Ann W. Harrison wrote:
> Kevin,
>
> I'm concerned about your second fix to bug 41194.
>
> "The previous patch [which delayed switching the transaction
> state to committed] does not work. What happens is that the
> gopher thread immediately starts processing the serial log
> commit record and gets all the way to Transaction::writeComplete
> before the Transaction::commit even gets to the state = committed;
> line. So then it asserts in writeComplete that (state == committed).
>
> "The call to database->commit(this); does not have to occur before
> switching the transaction from activeTransaction list to
> comittedTransactions. But it does need to be called before other
> waiting transactions are signaled that this transaction is
> committed."
>
> Obviously, the assertion you saw in the gopher thread is a problem,
> but I worry that your solution introduces another possible failure
> that will be harder to detect. Consider a transaction A that's
> starting to commit. It moves itself to the committed list.

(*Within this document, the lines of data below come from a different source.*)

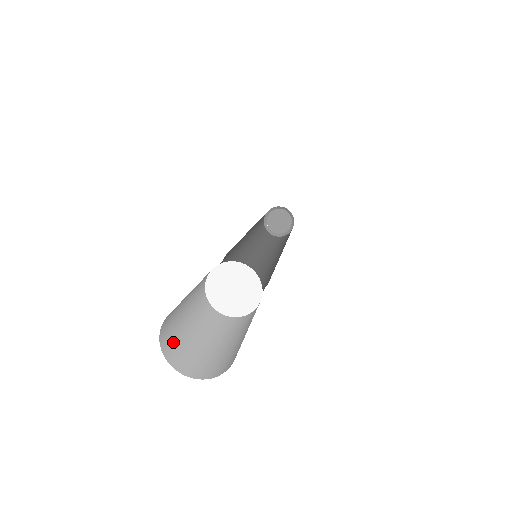
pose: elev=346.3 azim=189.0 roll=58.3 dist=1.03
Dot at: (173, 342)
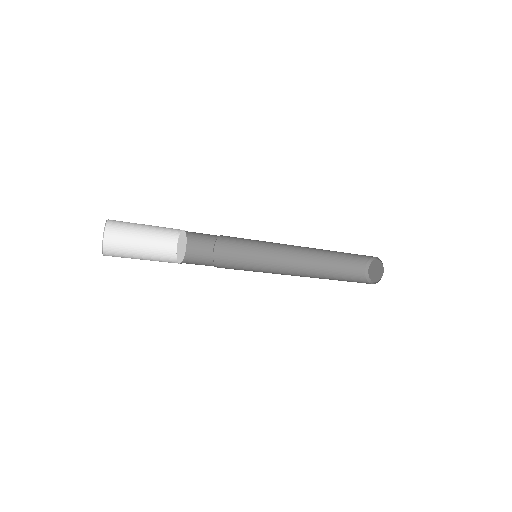
Dot at: (117, 254)
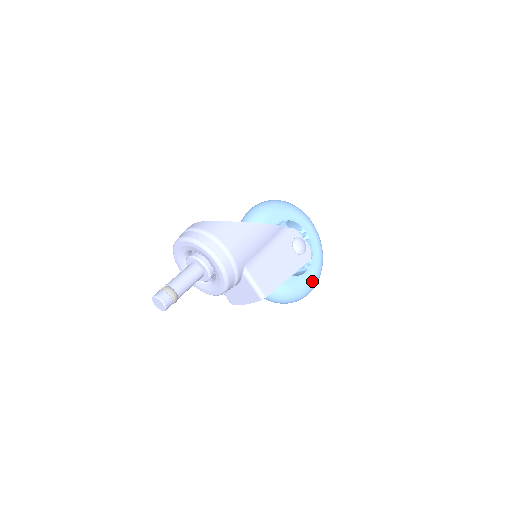
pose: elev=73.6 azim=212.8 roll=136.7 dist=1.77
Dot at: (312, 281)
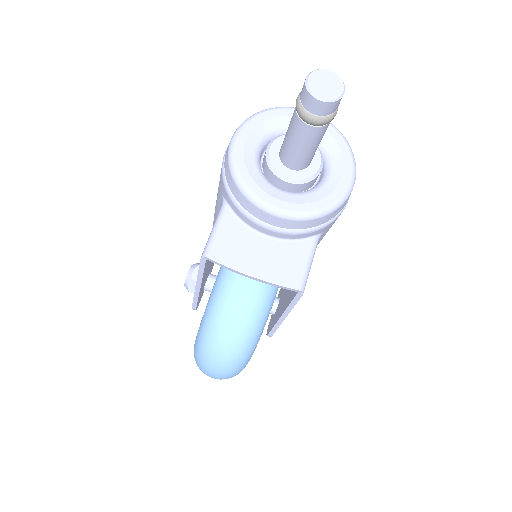
Dot at: occluded
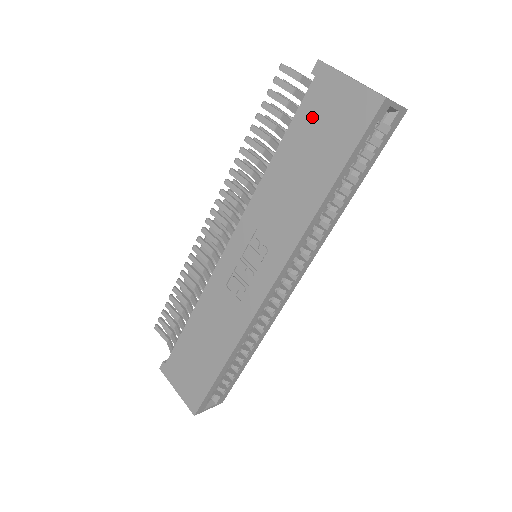
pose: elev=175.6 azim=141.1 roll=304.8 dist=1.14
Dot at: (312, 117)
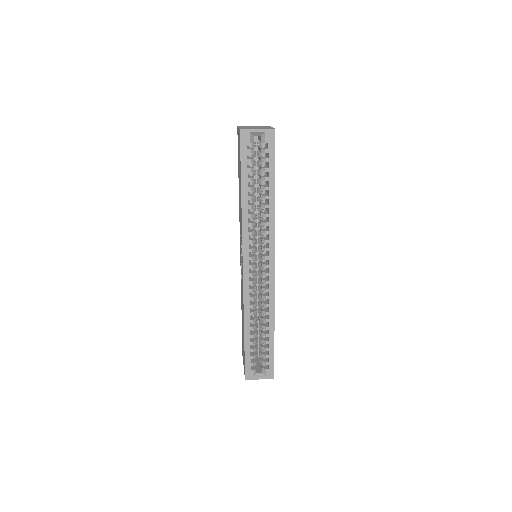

> Transaction B starts. B has never waited for A, but reads a
> record that A created and takes some action based on that record,
> and commits itself. Then A's call to database->commit(this) fails.
> Unless there's a lock that I haven't seen that keeps B from
> starting or committing while A is between moving itself to the
> committed list and actually writing its commit to the serial
> log, there's a problem.
The lock that prevents action being taken on a record being committed by
transaction A is Transaction::syncIsActive.
Transaction::waitForTransaction() gets a shared lock on it if
Transaction::state == active. So now we have this order
1) synchronously move trans from Active to committed lists
2) Transaction::state = committed
3) Durability - write committed record to serial log.
4) Transaction::syncIsActive.unlock()
There is admittedly a gap between 2 and 4 where another transaction can
take action on a record that is "committed" but not yet durable.
> An alternate solution might be to have the gopher check that
> the transaction either no longer exists or has a state of
> committed before it starts to move changes out of the serial
> log.
Good idea. The gopher thread can get a quick shared lock on
Transaction::syncIsActive before processing it. Since the gopher is in
the background the performance cost is acceptable. And the transaction
in the serial log with writePending == true has a predictable path
bewteen Transactin::state == active to committed. So that wait is
deterministic.
I'll try it.
It is still a good idea to do #3-durability before #4-signal, right?
It was the other way around.